Project Victory Gardens is a unique veteran-led non-profit farm that was founded by Kara and Matthew Rutter in 2019. It is dedicated to animal therapy, farm education for military members, veterans, and their families, and agri-therapy, located on 20 lovely acres of land in Aiken, South Carolina.

Between them, Kara and Matthew have a combined 45 years of military service under their belts. When they retired from the Army, they wanted to continued serving their country by helping veterans.

Kara told WSAV that many veterans getting out of the military want to get back to the land, put down roots in one place, after traveling around the world. Nature provides a lot of healing in and of itself.

The Charlie Norwood VA Medical Center in Augusta, Georgia, recently asked the Rutters to help with a beekeeping program they wanted to start with their spinal cord injury patients.

This unrelated 1:10-minute video by 60 Second Docs shows us how bees help veterans heal:



Along with Allen Johnson, VA recreational therapist and master beekeeper, they started hosting veterans this month at Project Victory Gardens in their bee yard, for “up close and personal” bee experiences.

Project Victory Gardens uses horizontal Langstroth hives, which are disability- and wheelchair-friendly. There is also no heavy lifting needed, unlike traditional hives, and this is a big plus since it can be an impediment to beekeeping.

In a recent interview with Southern Living, Kara explained that beekeeping is a wonderful hobby for veterans, especially those who are suffering from Post-Traumatic Stress Disorder (PTSD) and Traumatic Brain Injury (TBI).

The Rutters and Johnson are teaching veterans about beekeeping so they can manage their mental health challenges.
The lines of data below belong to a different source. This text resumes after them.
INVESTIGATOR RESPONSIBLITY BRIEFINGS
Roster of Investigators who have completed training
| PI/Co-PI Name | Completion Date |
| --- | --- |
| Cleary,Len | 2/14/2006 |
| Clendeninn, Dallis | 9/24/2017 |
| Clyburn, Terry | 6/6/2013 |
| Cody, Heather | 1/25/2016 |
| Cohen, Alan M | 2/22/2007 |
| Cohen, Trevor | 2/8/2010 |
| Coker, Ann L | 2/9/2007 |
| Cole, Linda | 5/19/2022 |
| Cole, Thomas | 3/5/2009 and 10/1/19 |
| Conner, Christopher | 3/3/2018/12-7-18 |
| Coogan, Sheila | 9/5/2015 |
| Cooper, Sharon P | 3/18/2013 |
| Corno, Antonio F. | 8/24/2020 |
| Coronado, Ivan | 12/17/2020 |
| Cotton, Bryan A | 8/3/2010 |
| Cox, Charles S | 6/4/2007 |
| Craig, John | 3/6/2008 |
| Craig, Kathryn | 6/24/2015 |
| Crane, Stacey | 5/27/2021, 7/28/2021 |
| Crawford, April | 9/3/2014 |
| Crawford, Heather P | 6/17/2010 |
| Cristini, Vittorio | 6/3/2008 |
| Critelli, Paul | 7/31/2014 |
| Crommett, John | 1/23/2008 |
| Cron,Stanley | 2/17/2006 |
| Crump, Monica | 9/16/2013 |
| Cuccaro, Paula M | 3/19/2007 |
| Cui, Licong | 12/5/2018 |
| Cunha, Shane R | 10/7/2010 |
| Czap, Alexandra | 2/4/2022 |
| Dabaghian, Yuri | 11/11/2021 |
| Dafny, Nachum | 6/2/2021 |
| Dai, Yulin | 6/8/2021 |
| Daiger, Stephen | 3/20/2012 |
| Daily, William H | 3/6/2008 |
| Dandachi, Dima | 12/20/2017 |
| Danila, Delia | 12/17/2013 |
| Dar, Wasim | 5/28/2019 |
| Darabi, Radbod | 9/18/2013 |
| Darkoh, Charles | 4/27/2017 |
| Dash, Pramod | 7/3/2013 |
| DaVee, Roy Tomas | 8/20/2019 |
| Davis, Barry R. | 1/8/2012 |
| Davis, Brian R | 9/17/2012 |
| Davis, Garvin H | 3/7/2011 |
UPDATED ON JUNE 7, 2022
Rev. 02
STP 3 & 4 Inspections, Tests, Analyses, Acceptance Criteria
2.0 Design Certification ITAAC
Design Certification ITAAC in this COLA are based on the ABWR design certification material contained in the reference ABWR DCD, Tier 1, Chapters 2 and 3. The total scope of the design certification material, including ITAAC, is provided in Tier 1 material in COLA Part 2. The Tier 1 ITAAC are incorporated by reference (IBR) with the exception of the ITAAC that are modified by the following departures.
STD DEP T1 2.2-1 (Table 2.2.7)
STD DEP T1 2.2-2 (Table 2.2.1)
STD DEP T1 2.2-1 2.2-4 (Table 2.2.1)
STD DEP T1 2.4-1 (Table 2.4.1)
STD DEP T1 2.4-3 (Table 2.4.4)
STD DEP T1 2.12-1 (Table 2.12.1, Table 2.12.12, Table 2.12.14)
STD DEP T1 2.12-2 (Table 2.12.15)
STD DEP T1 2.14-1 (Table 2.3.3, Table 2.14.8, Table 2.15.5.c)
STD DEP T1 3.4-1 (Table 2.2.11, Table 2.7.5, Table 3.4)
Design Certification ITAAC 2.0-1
Mindfulness is an essential practice for both working with bees and for those struggling with PTSD and TBI symptoms. Kara said that bees react to the energy they receive and provide immediate biofeedback when they feel threatened. When approached in a calm and reflective way, the interaction will be positive for all concerned.

Johnson told WSAV that helping people to be present produces stress relief. It keeps us from making stressful mistakes and provides a lot of healing that we can miss when we are not connected to nature.